AAV2 Bypasses Direct Endosomal Escape by Using AAVR to Access the Trans-Golgi Network en Route to the Nucleus

Vectors based on the adeno-associated virus are widely used as delivery methods in gene therapy applications, yet understanding of the mechanisms governing its intracellular trafficking remains incomplete. Traditional models suggest that AAV escapes from endosomes via membrane disruption, but direct evidence for this process are lacking. Here, we show that AAVR, the essential AAV cell entry receptor, functions as a bona fide retromer cargo. Using in vitro reconstitution assays, we demonstrate that AAVR’s cytosolic tail is sufficient to engage the SNX3–retromer complex and drive membrane tubulation, a hallmark of retrograde trafficking. In AAVR-knockout HuH-7 cells, AAV2 particles are internalized but fail to reach the trans -Golgi network (TGN) and support transgene expression. Galectin-8 recruitment assays reveal no evidence of endosomal membrane rupture during productive transduction, distinguishing AAV2 from lytic vectors such as lipid nanoparticles.
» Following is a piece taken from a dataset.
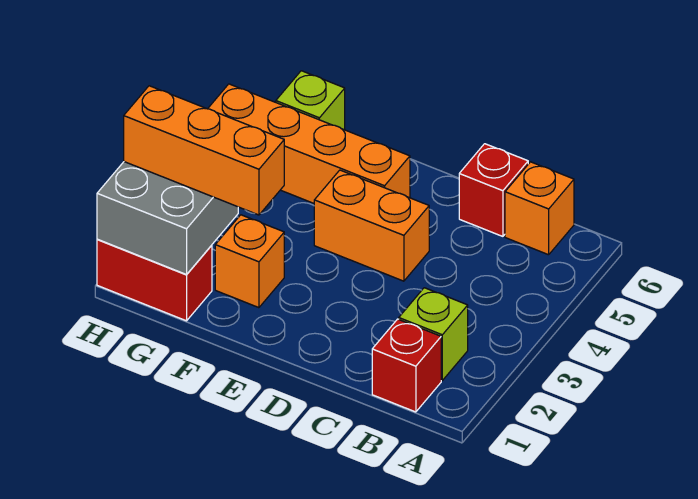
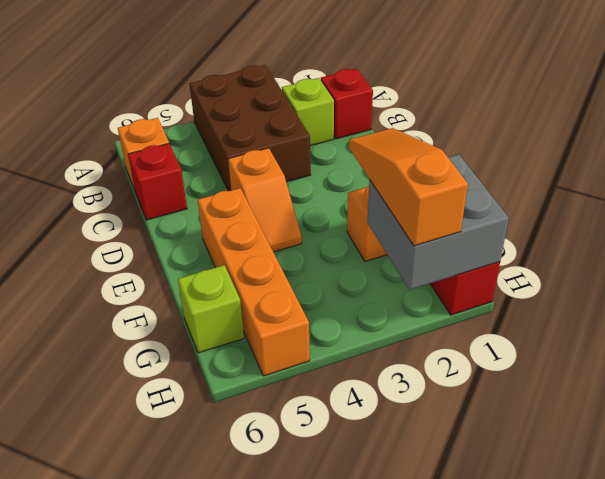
none -> brown 2x3 brick [190,65,311,191]
orange 1x2 brick [314,170,429,281] -> orange 1x2 slope [228,148,302,252]
orange 1x3 brick [124,86,284,215] -> orange 1x3 slope [349,128,468,246]

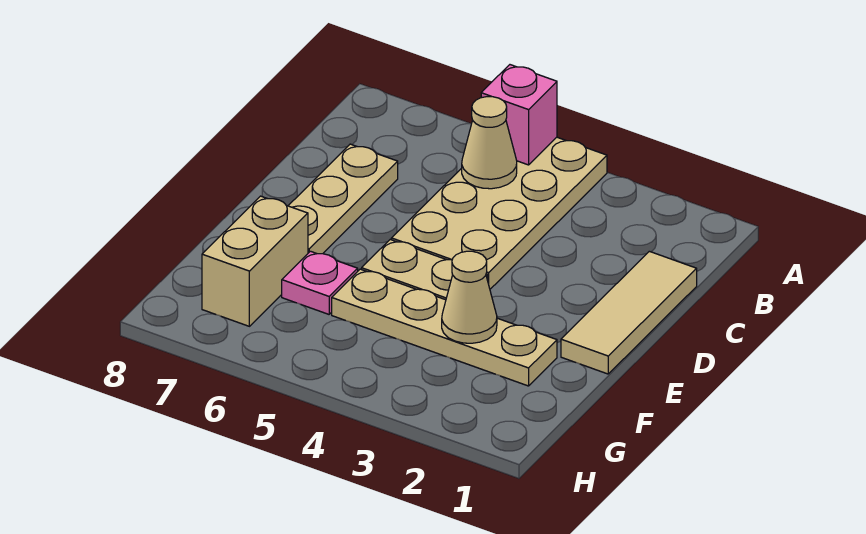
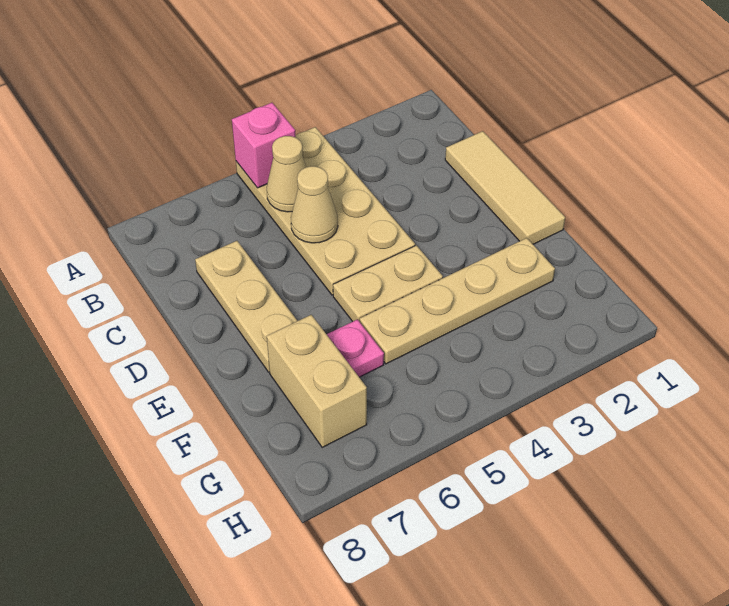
tan 1x1 cone [442,251,497,343] -> tan 1x1 cone moved to [291,166,338,243]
Moreover, VP1u-deficient and PLA2-mutant AAV2 capsids accumulate at the TGN, indicating that VP1u is dispensable for early trafficking but required for post-TGN progression toward productive transduction. These findings challenge the prevailing model of direct endosomal escape and position AAV transduction as a vesicle-guided, receptor-mediated process.